A company that specializes in short selling (Glaucus Investments) has issued a Research Report about the sandalwood producer TFS.   The effect of the Report is that TFS has characteristics of a Ponzi Scheme and that it is a matter of time until it fails.

What interested me about the Report is its assertion that TFS will be the latest in a long line of MIS schemes to fail – as it says: TFS is one of the last remaining publicly-listed agricultural Managed Investment Schemes (“MIS”), a dangerous Australian investment structure beset by bankruptcies, investor losses and fraud.  Other notable Australian agri-businesses which relied heavily on MIS investors such as Timbercorp, Great Southern, Environinvest, Palandri Wines, Arafura Pearls, Australian Bight Abalone and Forestry Enterprises Australia, collapsed amid allegations of fraud , misleading marketing or Ponzi-like behaviour.  The collapse of these MIS companies resulted in over AU$ 2 billion in aggregate losses, mostly suffered by Australian investors. A least a couple more could be added to the list – Willmott Forests and The Rewards Group.
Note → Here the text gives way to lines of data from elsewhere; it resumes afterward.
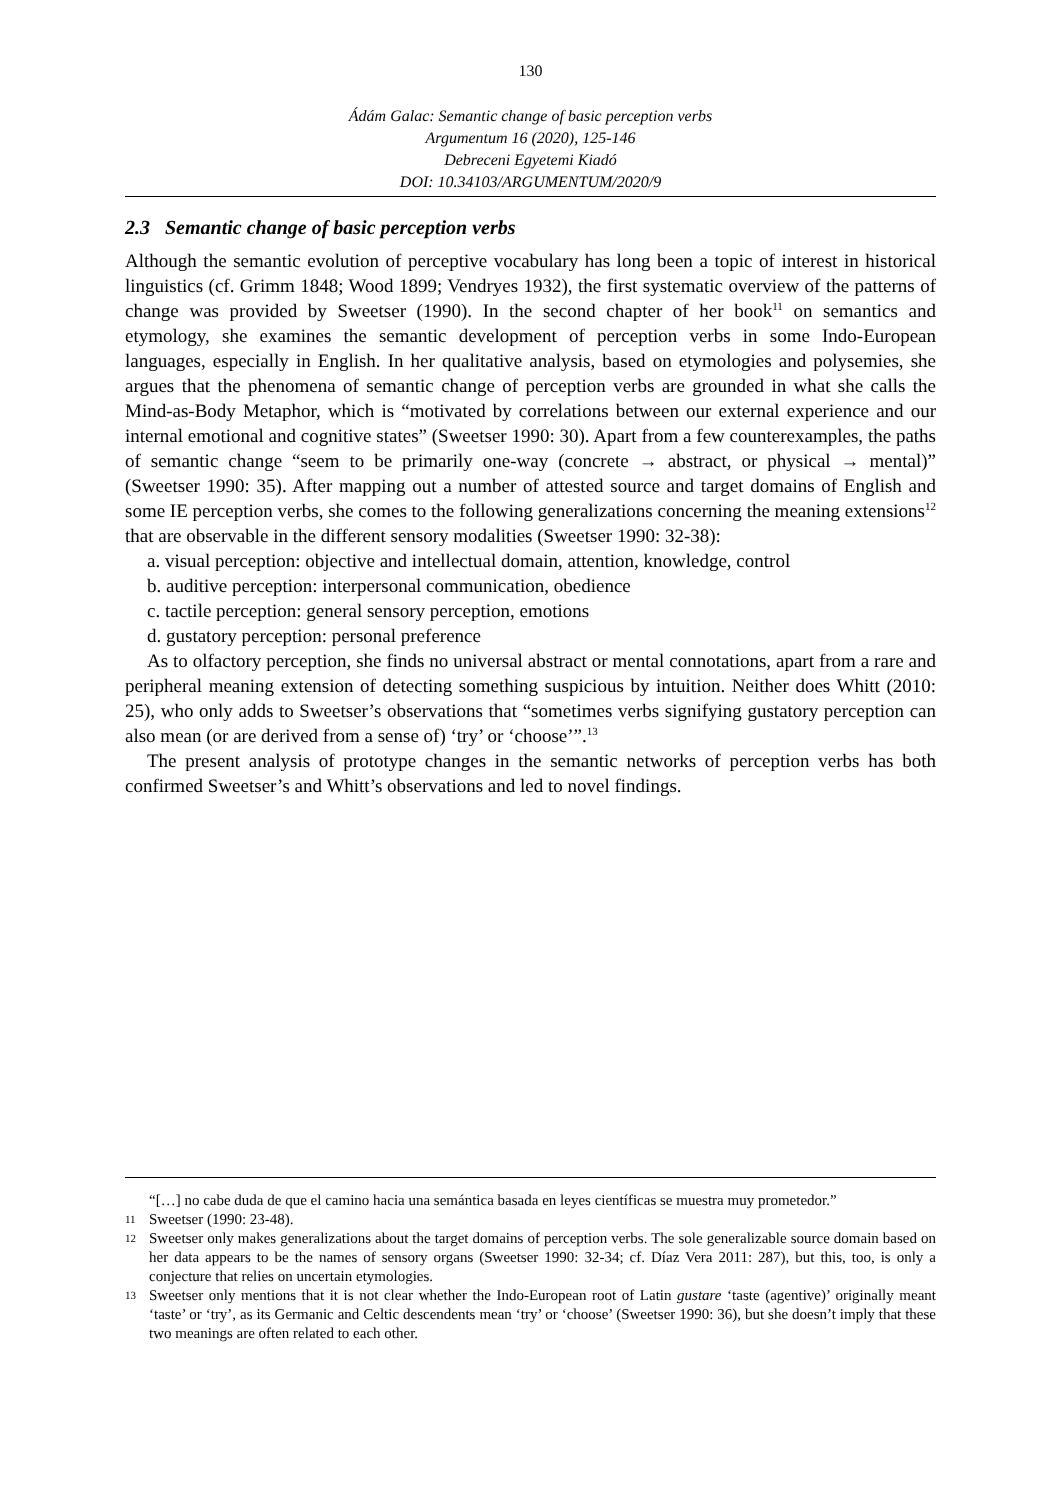130
Ádám Galac: Semantic change of basic perception verbs
Argumentum 16 (2020), 125-146
Debreceni Egyetemi Kiadó
DOI: 10.34103/ARGUMENTUM/2020/9
2.3 Semantic change of basic perception verbs
Although the semantic evolution of perceptive vocabulary has long been a topic of interest in historical linguistics (cf. Grimm 1848; Wood 1899; Vendryes 1932), the first systematic overview of the patterns of change was provided by Sweetser (1990). In the second chapter of her book<sup>11</sup> on semantics and etymology, she examines the semantic development of perception verbs in some Indo-European languages, especially in English. In her qualitative analysis, based on etymologies and polysemies, she argues that the phenomena of semantic change of perception verbs are grounded in what she calls the Mind-as-Body Metaphor, which is “motivated by correlations between our external experience and our internal emotional and cognitive states” (Sweetser 1990: 30). Apart from a few counterexamples, the paths of semantic change “seem to be primarily one-way (concrete → abstract, or physical → mental)” (Sweetser 1990: 35). After mapping out a number of attested source and target domains of English and some IE perception verbs, she comes to the following generalizations concerning the meaning extensions<sup>12</sup> that are observable in the different sensory modalities (Sweetser 1990: 32-38):
a. visual perception: objective and intellectual domain, attention, knowledge, control
b. auditive perception: interpersonal communication, obedience
c. tactile perception: general sensory perception, emotions
d. gustatory perception: personal preference
As to olfactory perception, she finds no universal abstract or mental connotations, apart from a rare and peripheral meaning extension of detecting something suspicious by intuition. Neither does Whitt (2010: 25), who only adds to Sweetser’s observations that “sometimes verbs signifying gustatory perception can also mean (or are derived from a sense of) ‘try’ or ‘choose’”.<sup>13</sup>
The present analysis of prototype changes in the semantic networks of perception verbs has both confirmed Sweetser’s and Whitt’s observations and led to novel findings.
“[…] no cabe duda de que el camino hacia una semántica basada en leyes científicas se muestra muy prometedor.”
11
Sweetser (1990: 23-48).
12
Sweetser only makes generalizations about the target domains of perception verbs. The sole generalizable source domain based on her data appears to be the names of sensory organs (Sweetser 1990: 32-34; cf. Díaz Vera 2011: 287), but this, too, is only a conjecture that relies on uncertain etymologies.
13
Sweetser only mentions that it is not clear whether the Indo-European root of Latin gustare ‘taste (agentive)’ originally meant ‘taste’ or ‘try’, as its Germanic and Celtic descendents mean ‘try’ or ‘choose’ (Sweetser 1990: 36), but she doesn’t imply that these two meanings are often related to each other.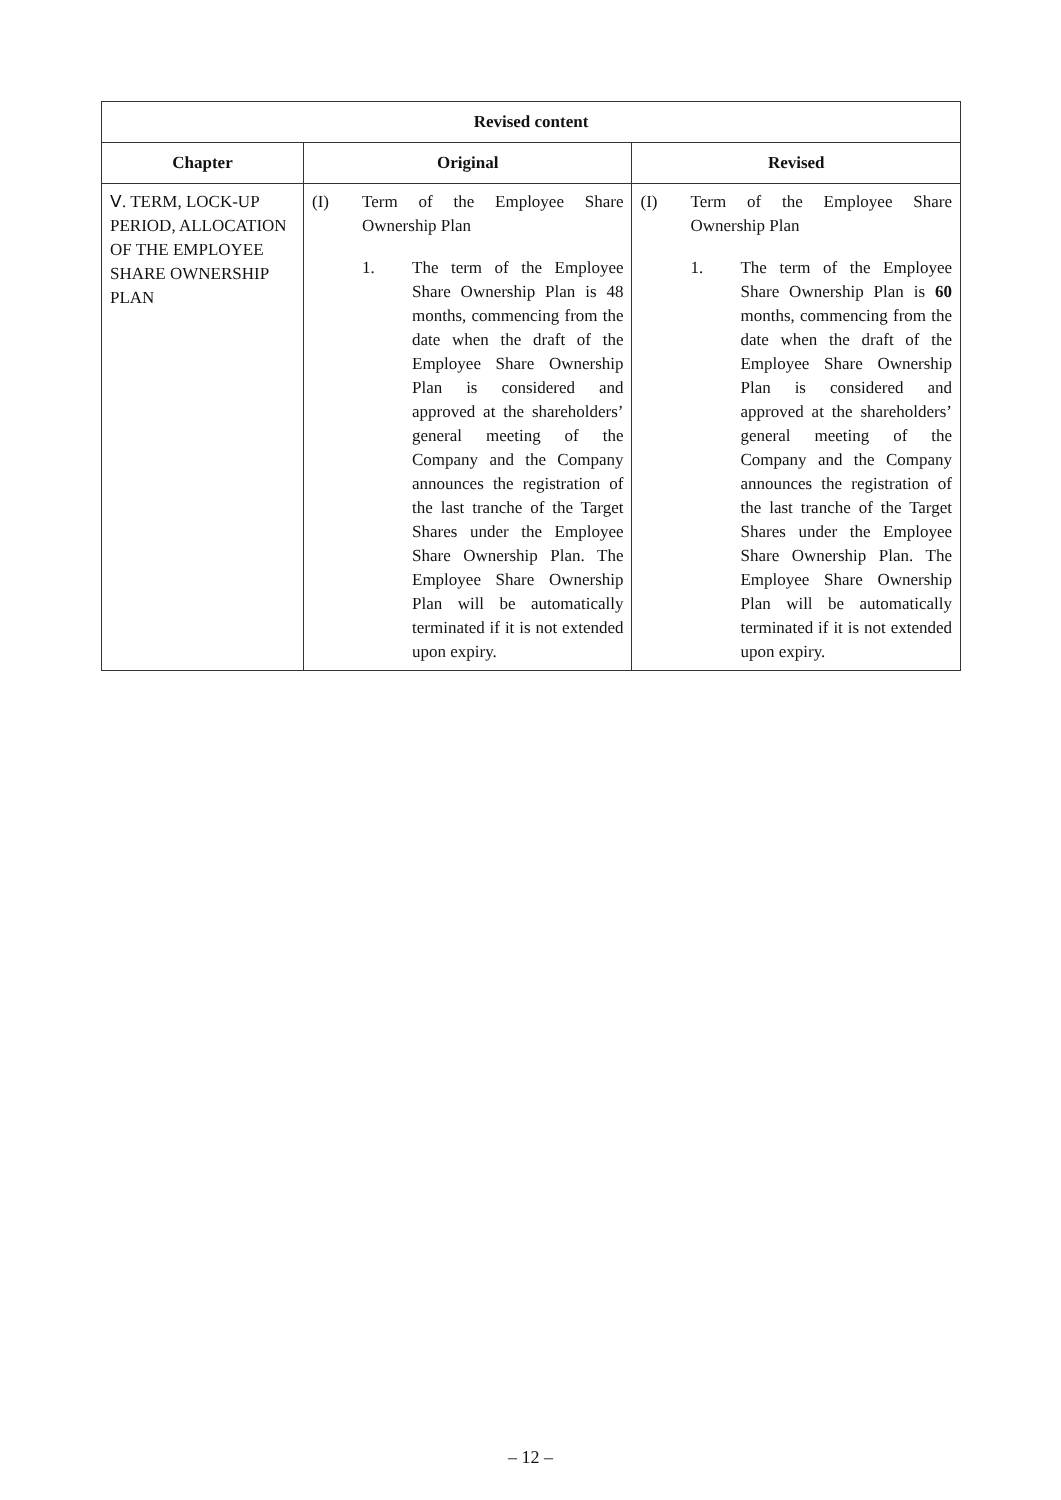| Revised content | | |
| --- | --- | --- |
| Chapter | Original | Revised |
| Ⅴ. TERM, LOCK-UP PERIOD, ALLOCATION OF THE EMPLOYEE SHARE OWNERSHIP PLAN | (I) Term of the Employee Share Ownership Plan 1. The term of the Employee Share Ownership Plan is 48 months, commencing from the date when the draft of the Employee Share Ownership Plan is considered and approved at the shareholders’ general meeting of the Company and the Company announces the registration of the last tranche of the Target Shares under the Employee Share Ownership Plan. The Employee Share Ownership Plan will be automatically terminated if it is not extended upon expiry. | (I) Term of the Employee Share Ownership Plan 1. The term of the Employee Share Ownership Plan is 60 months, commencing from the date when the draft of the Employee Share Ownership Plan is considered and approved at the shareholders’ general meeting of the Company and the Company announces the registration of the last tranche of the Target Shares under the Employee Share Ownership Plan. The Employee Share Ownership Plan will be automatically terminated if it is not extended upon expiry. |
– 12 –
I don’t know whether the Report is correct in what it says about TFS.  However, from a financial planning perspective I wonder why financial planners recommended it to their clients.  The particular issue being that investors in schemes operated by TFS are required to make an initial payment plus substantial yearly payments in circumstances where a return would not be received for 15-20 years.  There is obviously a huge amount of risk (that derives from multiple sources – the most obvious being uncertainty about what the price of sandalwood will be in 20 years time) in investing in such a scheme such that the number of clients where this investment was appropriate must be very small.  Moreover, there can’t be that many clients where a structure whereby they pay substantial fees each year in the hope that they will receive a return on their investment in 15-20 years time, would be appropriate.

In thinking about suitability for clients an issue that needs to be kept in mind is that TFS paid a 7% up front commission to financial planners who recommended its products to their clients and it paid an additional 7% of the substantial yearly fees that must be paid by the client.  I suggest that this is the place to start in thinking about why this investment was sold to clients of financial planners.